夜深了,星星和月亮的流光,透过白色纱窗,如流淌的牛乳,泻落在囝囝胖手上,勾勒出圆圆脑袋,小身体的蜷曲轮廓,散发出淡淡的奶香,恬静的姿态像古典流派鲁本斯画笔下的小天使。

伲挥了一下细细的胳膊,蹬了一下肥肥的小腿,小小的鼻翼微微蠕动,嘟起的嘴巴就似接吻鱼,闭着眼睛,长长的睫毛如帘垂落,嘟囔了一句梦话,伲说梦话,和我一般无二,十分得清楚,就像白天和别人讲闲话。

一个人的睡姿最能反映出他的潜意识,成年人受到太多的束缚,睡个觉也束手束脚,或侧卧,或平躺,没有太多的变姿。

囝囝的睡姿是自由地,豪放地,要么趴起撅起屁股,做五体投地,像条毛毛虫,状似为白天一件件坏事做无尽地忏悔;要么放手纵足,把手举过头顶,把身体拉直,就像跳芭蕾的小天鹅,整个床通常都是伲的舞台,一觉醒来,能从城池的南门跳到北门;要么把身体扭成一个难以想象的麻花,就像一团东拼西凑出来的肉团子,伲不觉得别扭,反而睡得十分香甜,雷打不会醒,就是老虎来了,给它一脚,让它拎拎清。

囝囝,吴地对小男孩的叫法;伲,姑苏对他或她的称谓。小囝囝出生,恰好小家经历了七年之痒,带来了无穷的生机,整个屋子都活泼明亮起来,如今伲已经四岁。

英国诗人华兹华斯《彩虹》写道“child is father of man”,字面意思,孩子是男人的父亲,有解释是和国人讲的“从小看到大"差不多。

囝囝伲是个地道的吃货,小的时候,只能数到五,就要五颗糖,到了四岁,能数到十了,就要十颗糖,谢天谢地,噢迷托佛,糖的数量还是以眼前的手指为限,其实伲能数到一百了,伲懒得数,俱有男人一样的懒惰。

民以食为天,对于国计民生,伲有了明确的概念,并充分行使监督的权利,动不动就会仰着脑袋问。

“妈妈,我们明天早上吃什么呀?”

“妈妈,我们中午吃什么呀?”

“妈妈,我们晚饭吃什么呀?”

一天我们问伲:“小囝囝,晚上你要吃啥呀?是吃三明治还是蛋炒饭呀?”伲歪着小脑袋都想了一下,语气坚定地答:“今天晚上吃蛋炒饭,明天晚上吃三明治。

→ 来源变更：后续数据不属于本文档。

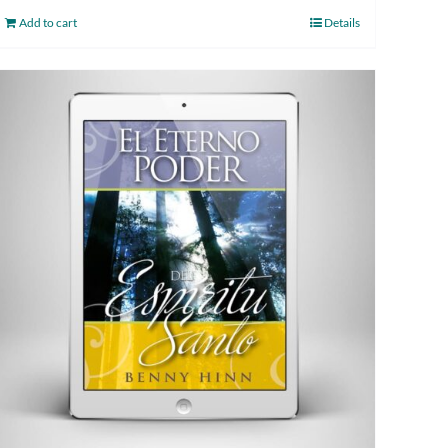
Add to cart
Details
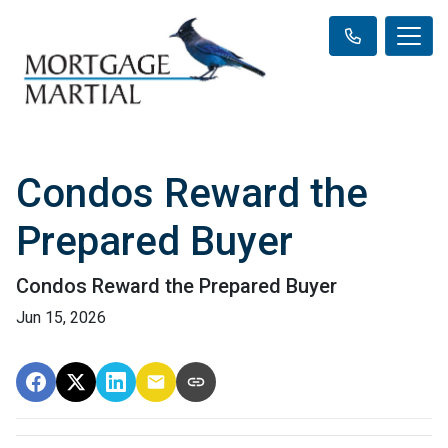
Condos Reward the
Prepared Buyer
Condos Reward the Prepared Buyer
Jun 15, 2026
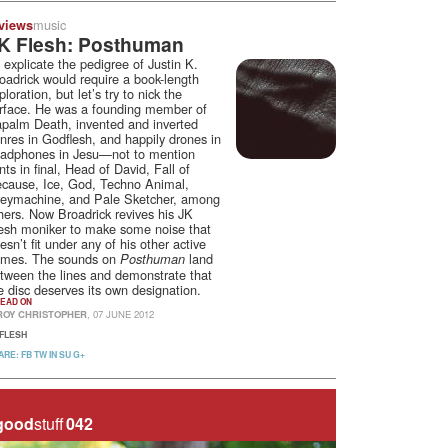
music
views
K Flesh: Posthuman
 explicate the pedigree of Justin K.
oadrick would require a book-length
ploration, but let’s try to nick the
rface. He was a founding member of
palm Death, invented and inverted
nres in Godflesh, and happily drones in
adphones in Jesu—not to mention
ints in final, Head of David, Fall of
cause, Ice, God, Techno Animal,
eymachine, and Pale Sketcher, among
hers. Now Broadrick revives his JK
esh moniker to make some noise that
esn’t fit under any of his other active
mes. The sounds on
land
Posthuman
tween the lines and demonstrate that
e disc deserves its own designation.
EAD ON
ROY CHRISTOPHER
, 07 JUNE 2012
 FLESH
ARE:
FB
TW
IN
SU
G+
good
stuff
042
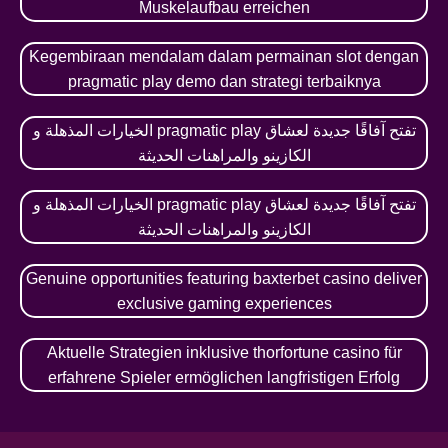
Muskelaufbau erreichen
Kegembiraan mendalam dalam permainan slot dengan
pragmatic play demo dan strategi terbaiknya
الخيارات المذهلة و pragmatic play تفتح آفاقًا جديدة لعشاق
الكازينو والمراهنات الحديثة
الخيارات المذهلة و pragmatic play تفتح آفاقًا جديدة لعشاق
الكازينو والمراهنات الحديثة
Genuine opportunities featuring baxterbet casino deliver
exclusive gaming experiences
Aktuelle Strategien inklusive thorfortune casino für
erfahrene Spieler ermöglichen langfristigen Erfolg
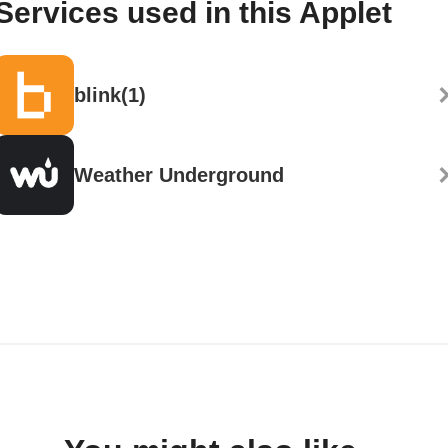
Services used in this Applet
blink(1)
Weather Underground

”

要是一顿吃不完,伲会讲:“我把它留到晚上吃,爸爸,我跟你说,你不要吃我的蛋糕哟,妈妈,我跟你说, 你不要吃我的蛋糕哦。”他不守财,他守食。

在餐桌上,时不时地,老饕和继承者,做不动声色的较量,行筷子和小手的角力。

王氏林记烧饼,发迹于苏州双塔集市,用发酵面团,揉入鸭油酥,放肥膘和葱油,擀制成饼,撒上芝麻,贴入大泥炉子内壁,开口向上,用燃炭旺火,高温烤成,油酥面揉得透,猪肥膘放得“特别煞念”,芝麻烤得脱壳,出炉啃一个,酥薄适口,松软多层,嚼着满嘴的香。

每个周末,囝囝必吃王氏烧饼,自诩为烧饼的最佳管理者,一日吃烧饼,剩一小块,留在盘子里,跑出去玩了,我以为伲已经吃完,忙不迭地把福根消灭了。

谁知一转眼,伲格香瓜脑袋凑到了我鼻子尖上,大声问“爸爸,我的大饼呢?”

“以为你不吃了,我把它吃了。”

伲格脸上露出惊谔,诧异,不可置信,然后天崩地裂,哭天泪地,扯着嗓子大声哭“那是我的大饼!”泪水如江河绝堤,痛哭之声,不可遏制,响彻云霄,大声地谴责:“爸爸,你怎么能吃我大饼?”

我羞愧,惶恐,立刻想起 child is father of man,如犯下不可饶之恶行,似挪用了公家之不可侵犯资产,完全忘了花得是谁的钱,这断然不是一个两元大饼,而是不可侵亵渎之圣餐,忙不迭地解释,作孝父状作揖赔礼:“我以为你不吃。”哪知伲哭之欲盛,泪如雨下,痛彻肺腑,类丧考妣,香瓜脸变成大饼脸,哽咽着,差一点哭背气去。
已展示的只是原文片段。